To determine the total amount of electricity used in recharging, which also includes the inefficiencies of the charger itself, we hooked a Kill-A-Watt meter up to the charger and recorded how many watt-hours of electricity were used to recharge the batteries after various different amounts of driving our Zapino (3000w motor 60v-36ah batteries).
The cost worked out to just about 1 cent per mile (c/mile), at an electricity rate of 11 cents/kWh. (Our highest rate is 33c/kWh so it could cost as much as 3c/mile.)
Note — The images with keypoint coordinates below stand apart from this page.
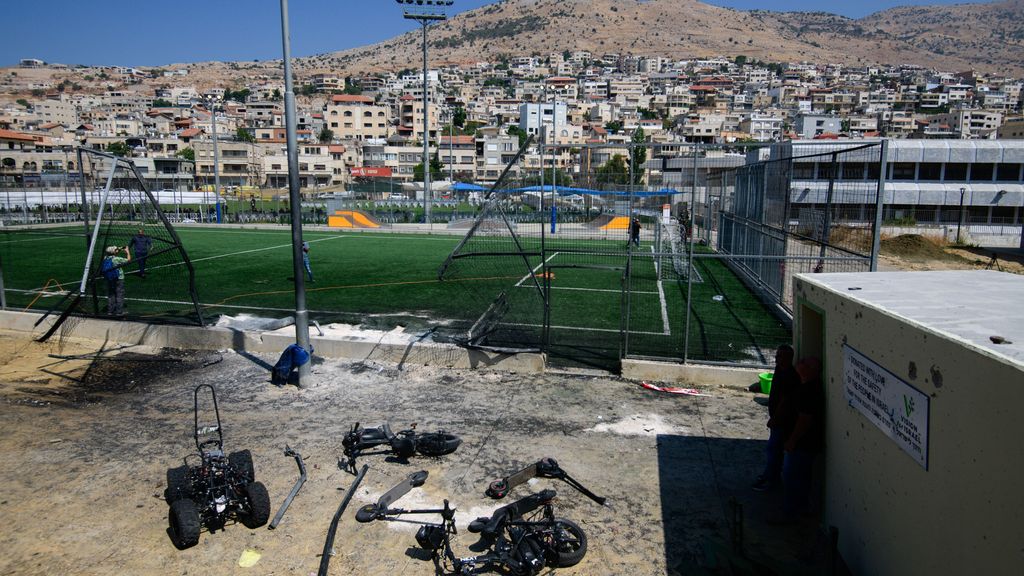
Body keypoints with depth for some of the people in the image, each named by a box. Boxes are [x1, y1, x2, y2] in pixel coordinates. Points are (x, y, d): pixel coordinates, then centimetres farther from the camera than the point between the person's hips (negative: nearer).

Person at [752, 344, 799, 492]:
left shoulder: (790, 376, -25)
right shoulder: (780, 370, 6)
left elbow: (784, 401, -24)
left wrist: (774, 419, -18)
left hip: (784, 420, -10)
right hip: (778, 417, 10)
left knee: (772, 449, -3)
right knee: (776, 448, 20)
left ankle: (770, 480, 8)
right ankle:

Another interesting figure that comes out of these charts is that it is taking about 900Wh of electricity from the wall to go one mile. Since the charging process is only about 80% efficient, this would mean that the batteries need to provide about 720Wh of electricity to drive a mile. This corresponds well to the range figures we have observered.
Here is the actual data I recorded to get this information. I am planning on keeping this for the first few weeks, and then periodically recording it again to see if the battery performance goes down.
| Date | Odometer (kilometers) | Distance (k/0.621 = miles) | Recharge power (kWh) | Cents/charge (at 11c/kWh) | Cents/mile |
| Aug 29, 2007 | 1 | ||||
| Aug 29 | 19.9 | 11.7 | 1.21 | 13.3 | 1.14 |
| Aug 30 | 43.6 | 14.7 | 1.37 | 15.1 | 1.03 |
| Aug 31 | 60.8 | 10.7 | 1.12 | 12.3 | 1.15 |
| Sep 1, 2007 | 111.2 | 31.3 | 2.68 | 29.5 | 0.94 |
| Sep 2 | 141.6 | 18.9 | 1.64 | 18.0 | 0.95 |
| Sep 3 | 176.5 | 21.7 | 2.08 | 22.9 | 1.05 |
These numbers correspond to what PJD found, that his XM-2000 scooter cost about 1c per mile too.